Feels like home to me.

Of all the love languages, how I give and receive love, I score lowest on physical touch.

Well, I take that back.  I think I probably score lower on acts of service because I’m lazy.  But I think I was feeling particularly giving the day I took the test, so physical touch came in last.

And rightfully so.  I am NOT a hugger.  I’m not a toucher.  I don’t feel more loved the longer you hug me.  I don’t feel neglected if you don’t.  I had a roommate once, whom I love dearly, but she is a physical touch person.  She drew life from just sitting close on the couch.  Me?  That makes me feel nervous and like I’m going to slither out of my skin.

My college roomie and bfry Candace and I do not hug.  We had lived together for YEARS, literally YEARS, before we hugged.  It has to be extreme to make us hug.  A breakup.  A wedding.  A friendship recovered.  The “Hot Donut” sign on at Krispy Kreme.  These kinds of things.

Because she, nor I, speak the language of THE CLOSER YOU ARE THE DEEPER YOU LOVE.  [We operate more in the vein of “the funnier you are, the more I love you”.  But we don’t say “I love you” either.  We have a mildly dysfunctional friendship.]

But as for me- Words of affirmation?  Bring it on.  Gifts?  Oh yes sir.  Quality time?  I mean, if you’ve got it, I’ll take it.  Wanna do something nice for me?  Yep, I’ll probably let you.

Just don’t touch me.

But after only 48 hours at home, something has changed.  Or something has been there all along.

Now that I’m home, I can’t hug my friends enough.  I sit by a friend and I want to be touching her hand.  I want to hug my friends and not let go.  I rest my hand on a friend’s knee, just because I can.  I want to hold Haley’s baby right up against my chest until our breaths are in sync.  When I feel arms wrap around me, my eyes fill with tears. I walk through a room of my friends and touch every shoulder, my hands lingering like they are drawing something life-giving from each person.

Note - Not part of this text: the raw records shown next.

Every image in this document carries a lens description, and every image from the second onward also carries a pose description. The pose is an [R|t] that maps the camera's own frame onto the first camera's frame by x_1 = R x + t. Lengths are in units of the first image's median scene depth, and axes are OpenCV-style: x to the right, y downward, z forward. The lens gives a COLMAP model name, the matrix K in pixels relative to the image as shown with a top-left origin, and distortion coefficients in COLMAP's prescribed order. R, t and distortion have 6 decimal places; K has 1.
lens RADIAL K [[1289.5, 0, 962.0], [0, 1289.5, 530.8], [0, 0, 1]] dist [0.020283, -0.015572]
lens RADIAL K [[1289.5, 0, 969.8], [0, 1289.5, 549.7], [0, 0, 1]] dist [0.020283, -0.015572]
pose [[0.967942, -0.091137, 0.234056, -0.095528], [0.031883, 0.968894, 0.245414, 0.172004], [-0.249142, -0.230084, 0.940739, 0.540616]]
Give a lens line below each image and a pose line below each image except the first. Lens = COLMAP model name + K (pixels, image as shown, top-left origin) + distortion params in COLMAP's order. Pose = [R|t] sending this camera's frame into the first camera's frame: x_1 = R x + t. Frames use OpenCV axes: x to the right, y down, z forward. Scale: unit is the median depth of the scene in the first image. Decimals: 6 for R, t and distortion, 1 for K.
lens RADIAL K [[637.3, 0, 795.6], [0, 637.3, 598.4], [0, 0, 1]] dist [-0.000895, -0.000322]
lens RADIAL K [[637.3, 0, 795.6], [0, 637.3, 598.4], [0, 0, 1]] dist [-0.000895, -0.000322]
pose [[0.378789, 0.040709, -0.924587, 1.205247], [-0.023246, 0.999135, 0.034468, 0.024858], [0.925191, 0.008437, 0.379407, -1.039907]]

I just love to feel them beside me.  Just to know, with certainty, that they are there.

I stood at the top of the stairs last night and cried in my Daddy’s arms.  I have so missed the feel of folding into my Dad’s chest.  The tight hugs of my Mom.  The softness of a love that is unwavering, expressed through close proximity.

Nashville is good to me.  Don’t get me wrong.  But Nashville doesn’t hold me.  Nashville doesn’t sit too close.  Nashville doesn’t get in my business or my personal space.  Nashville doesn’t let me lean in without purpose.

Nashville and I are still shaking hands.  Marietta and I are sappy long huggers.

I came home this weekend for a wedding that I did not want to miss.  And I’m glad I did.

But maybe this was too soon.  Maybe my heart still breaks too much.  Maybe my Marietta life still feels so right.

I have really missed the feel of home. The literal hold-my-hand-because-you- know-me-and-love-me feel of home.

And I don’t know how to leave it again.